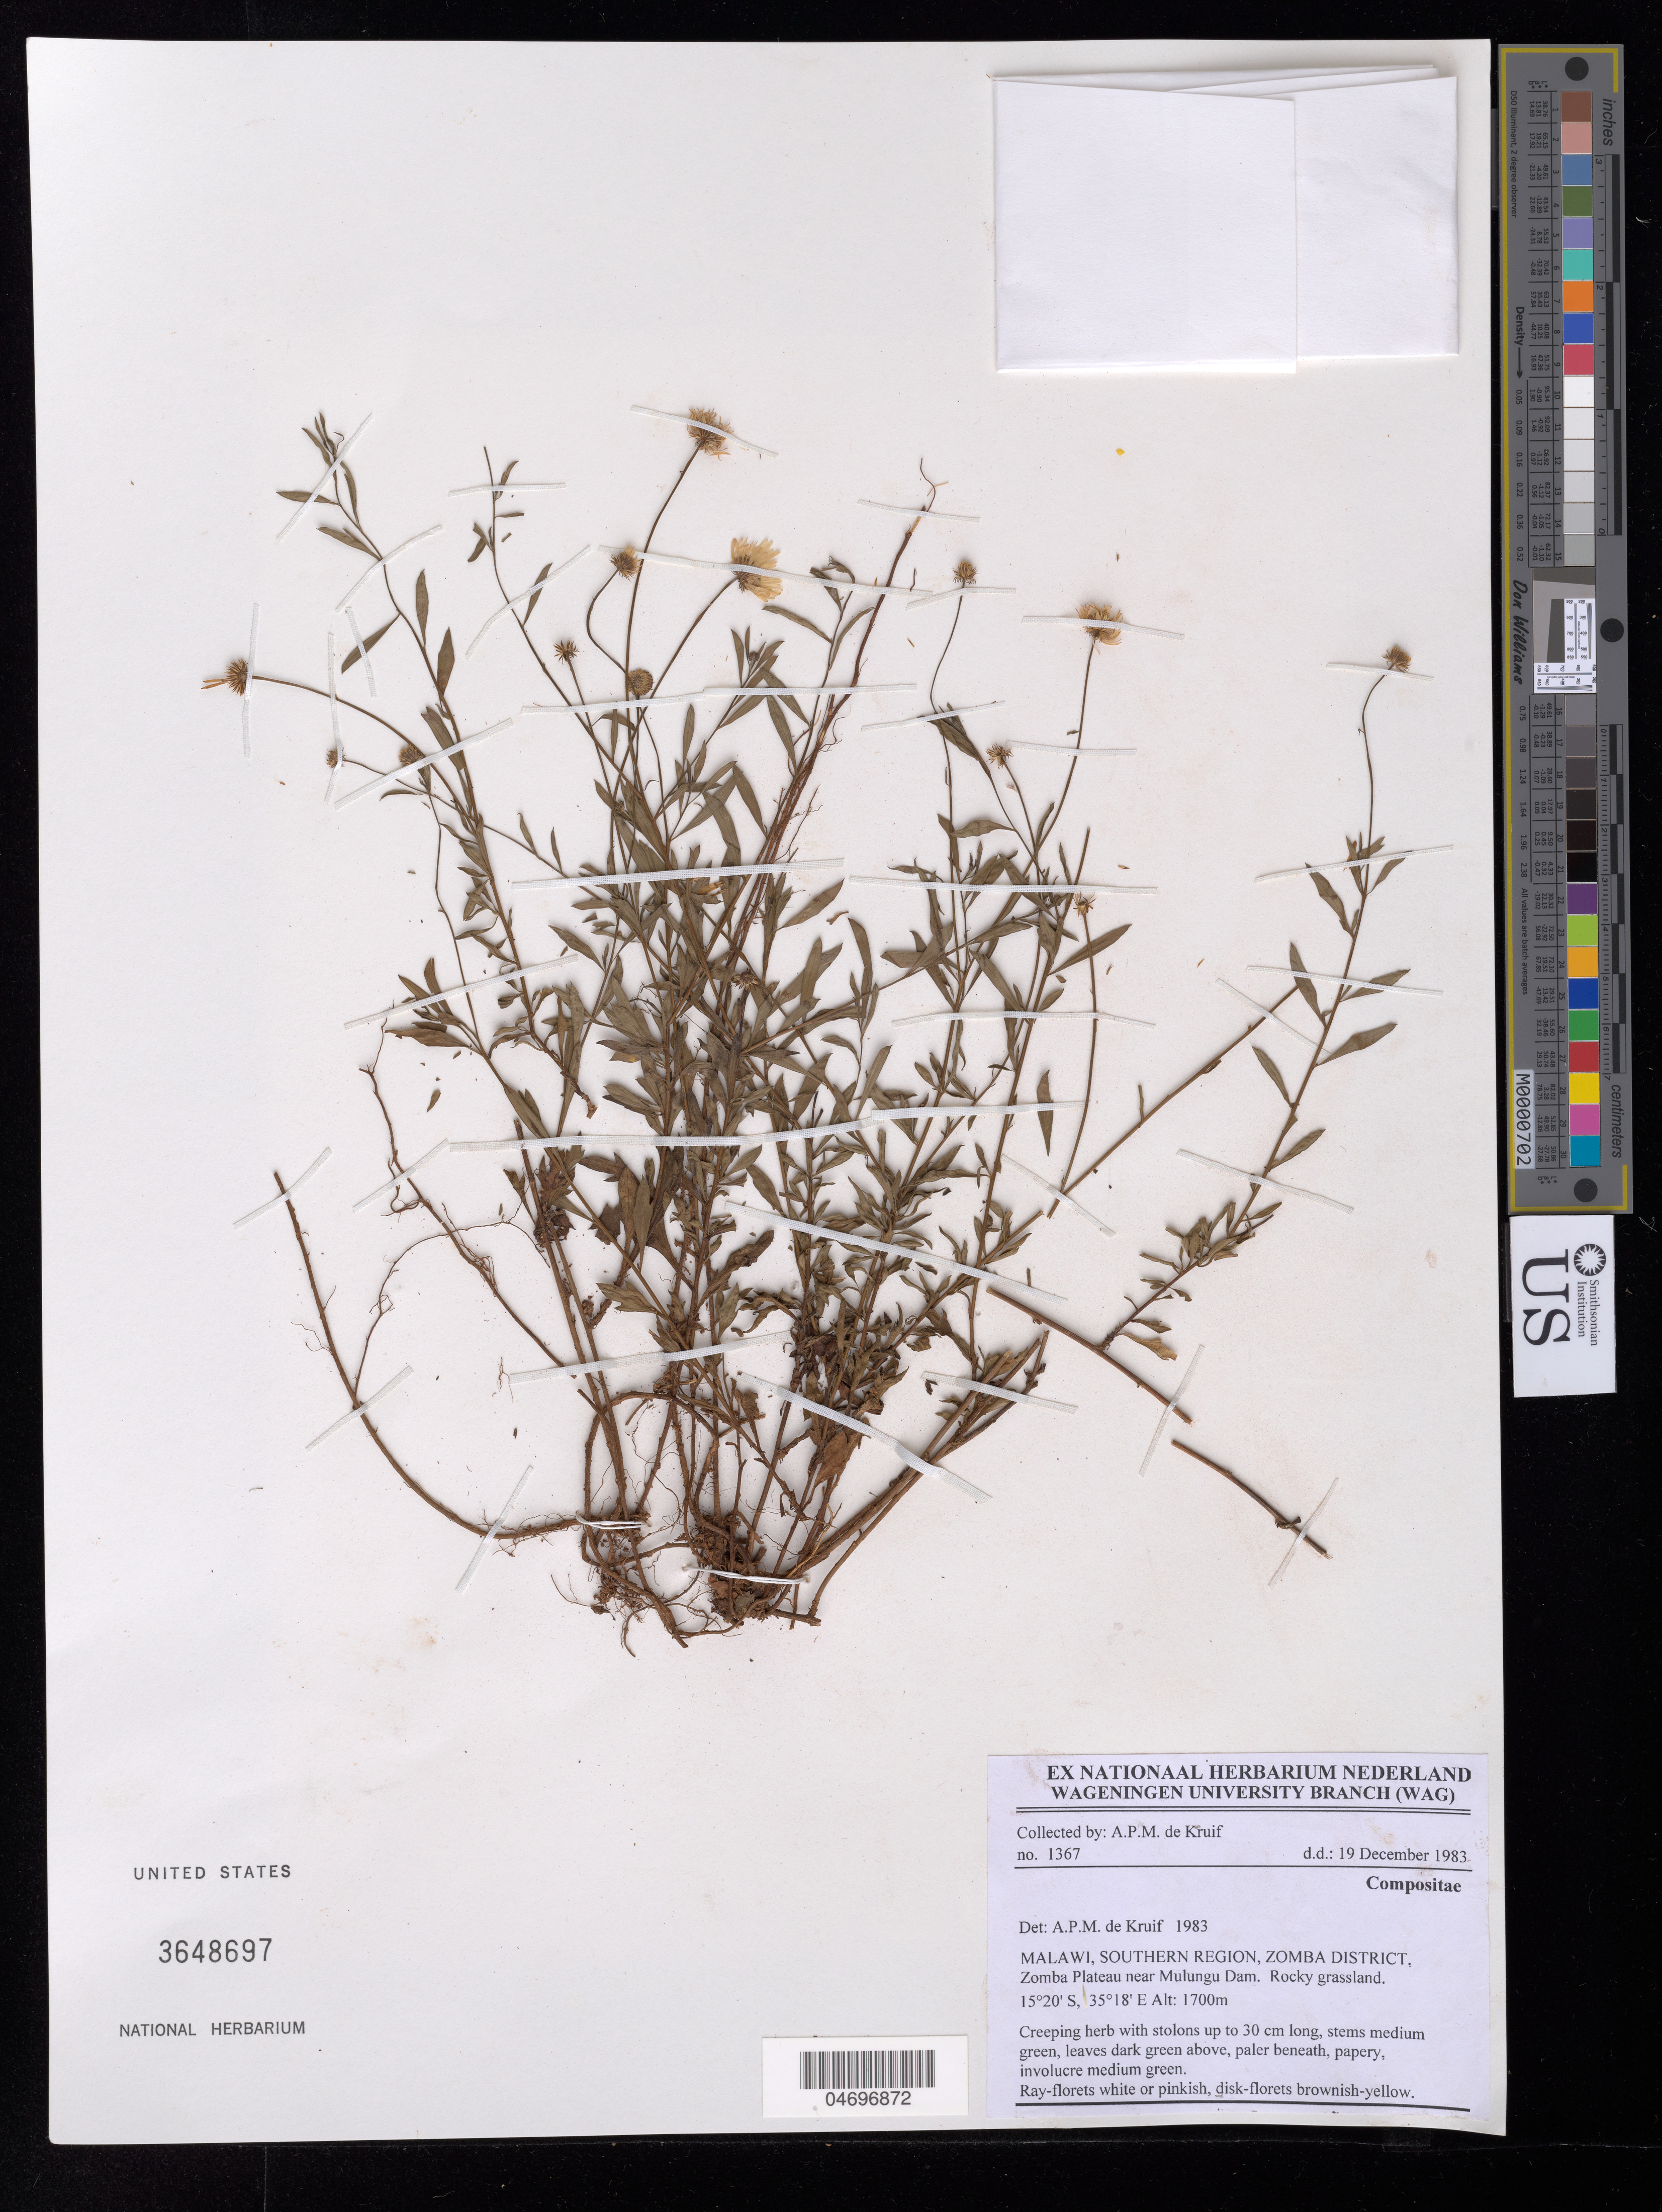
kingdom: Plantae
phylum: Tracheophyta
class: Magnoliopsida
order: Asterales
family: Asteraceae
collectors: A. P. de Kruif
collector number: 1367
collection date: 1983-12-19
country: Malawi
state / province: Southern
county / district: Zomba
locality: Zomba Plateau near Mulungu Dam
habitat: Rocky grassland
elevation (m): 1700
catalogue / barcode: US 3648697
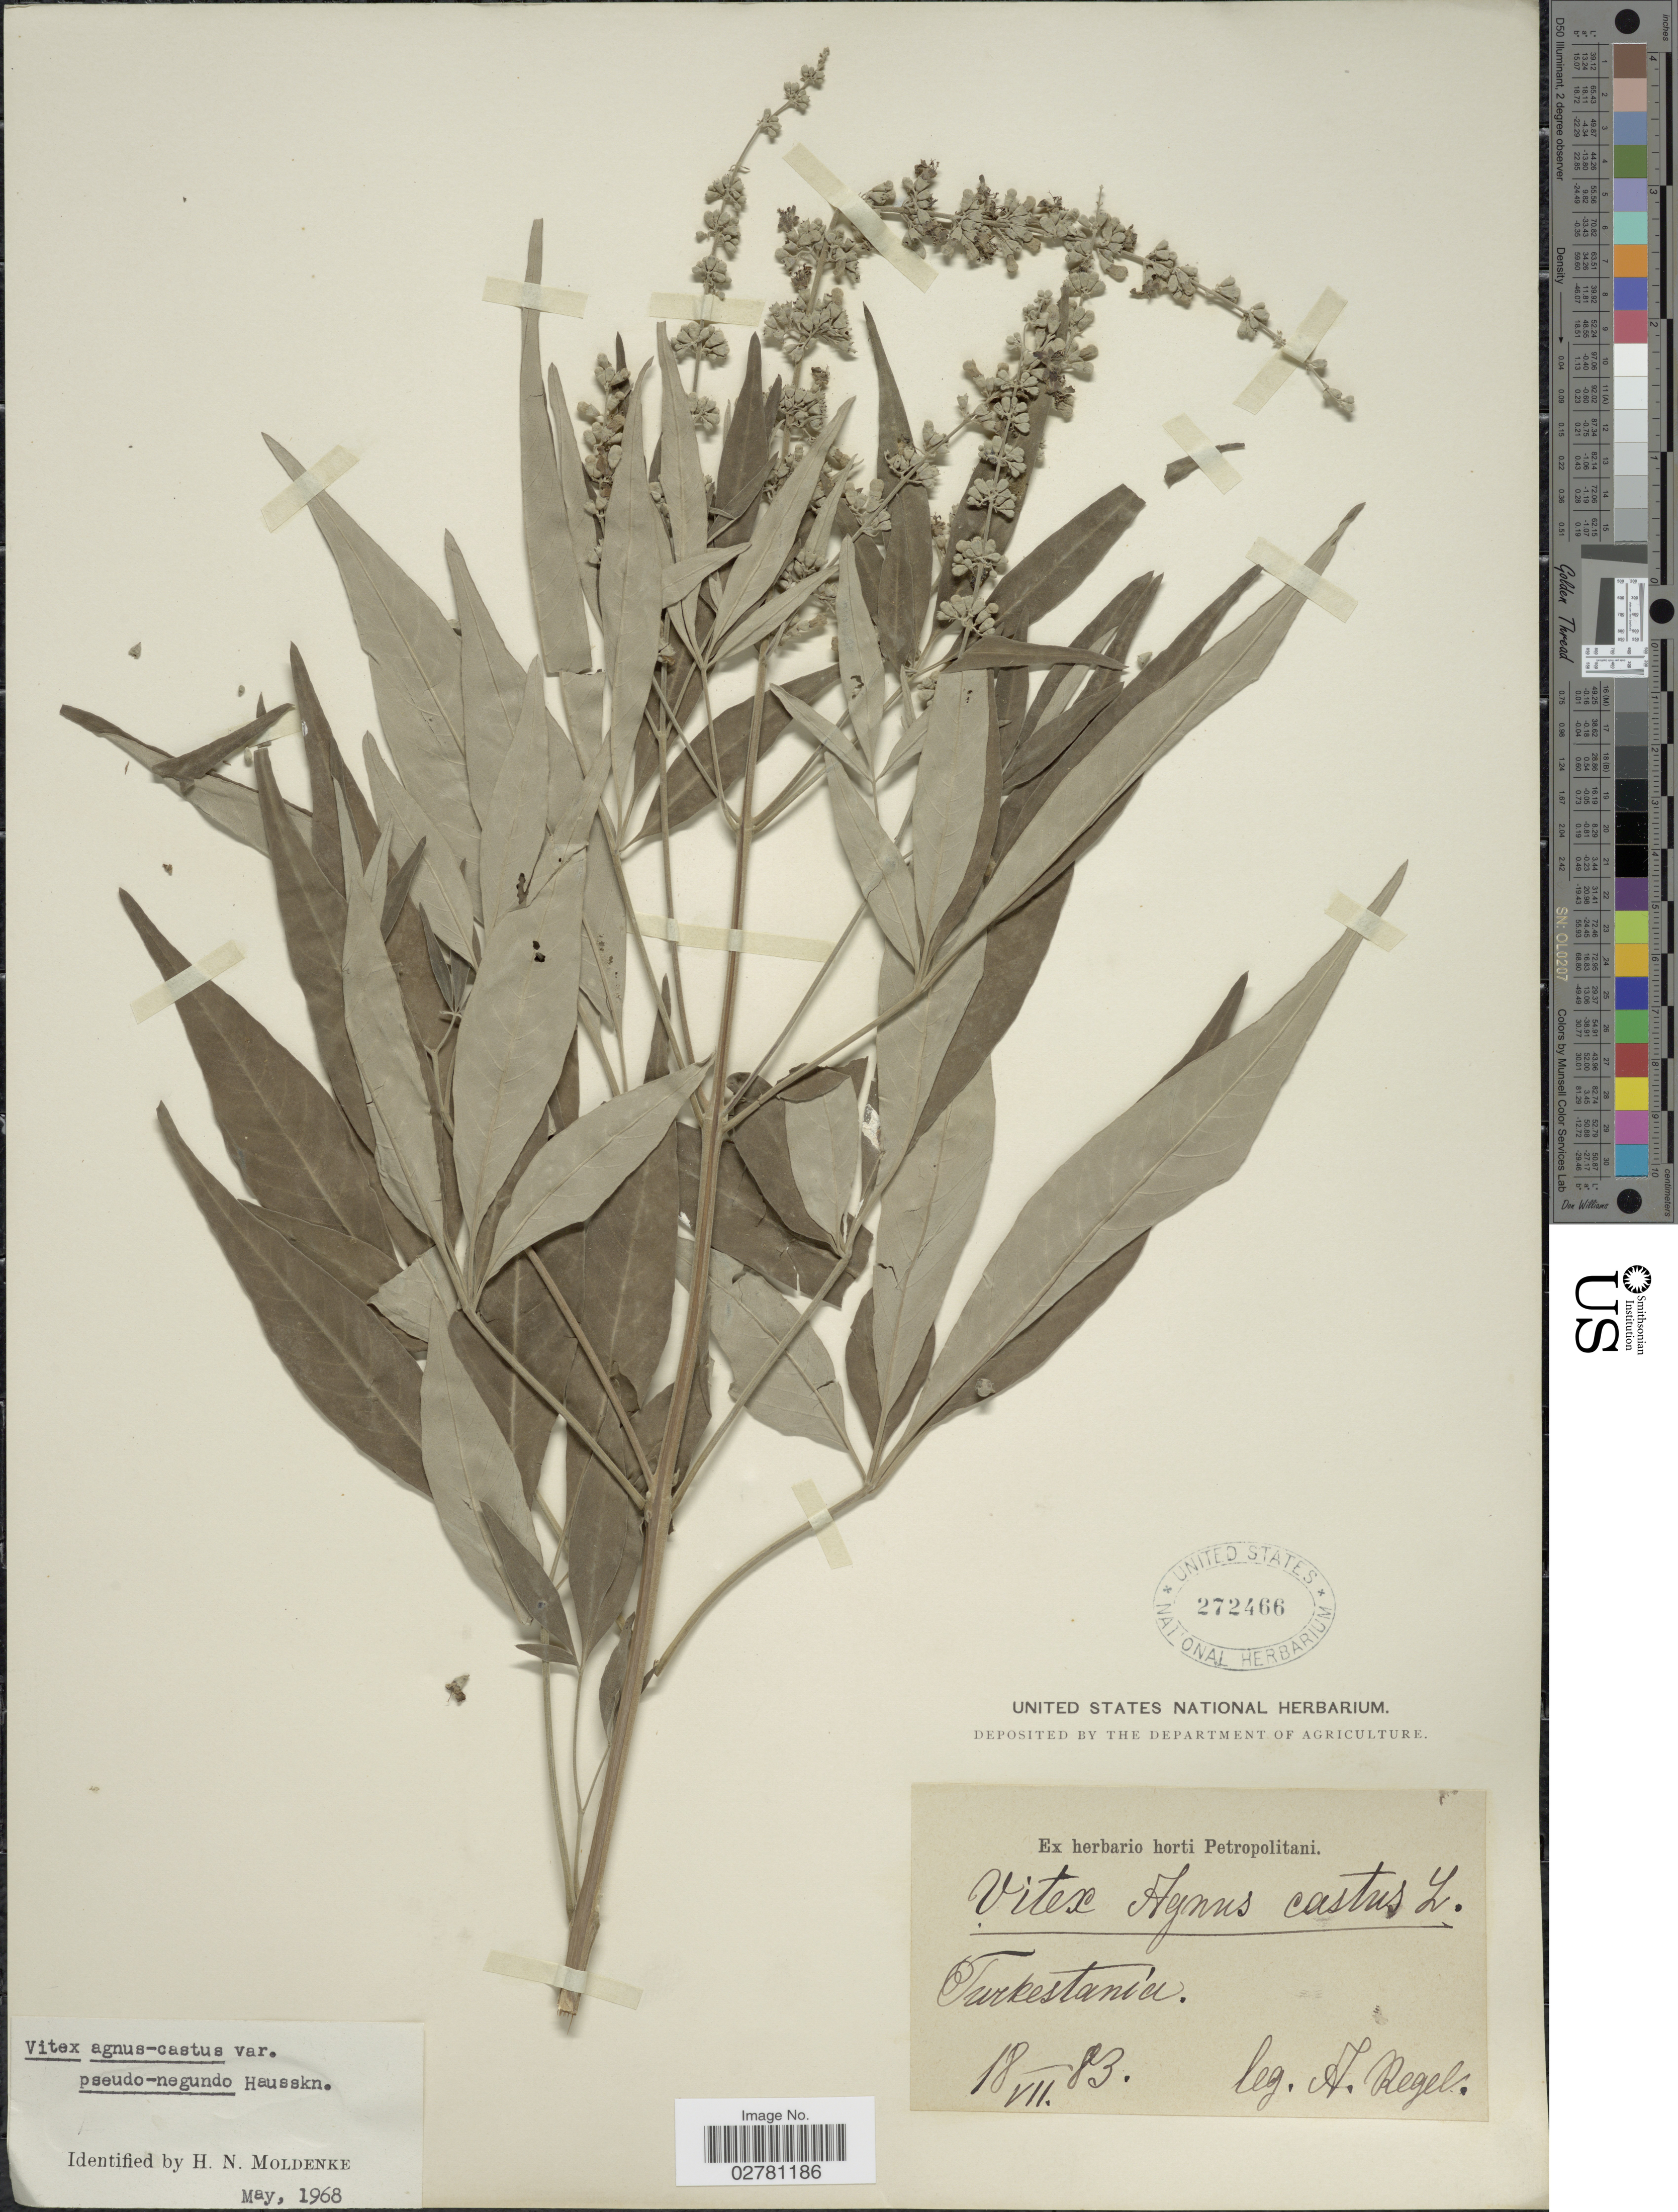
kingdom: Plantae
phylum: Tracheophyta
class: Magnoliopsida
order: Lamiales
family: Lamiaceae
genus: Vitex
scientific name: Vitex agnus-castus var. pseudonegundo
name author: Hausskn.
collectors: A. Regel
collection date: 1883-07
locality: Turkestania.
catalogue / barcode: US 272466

+++

• Your goal
Rewrite the lines from the one with "genus: Vitex" through the end of the records, putting "place" in place of "locality" and leaving everything else unchanged.

• Written solution
genus: Vitex
scientific name: Vitex agnus-castus var. pseudonegundo
name author: Hausskn.
collectors: A. Regel
collection date: 1883-07
place: Turkestania.
catalogue / barcode: US 272466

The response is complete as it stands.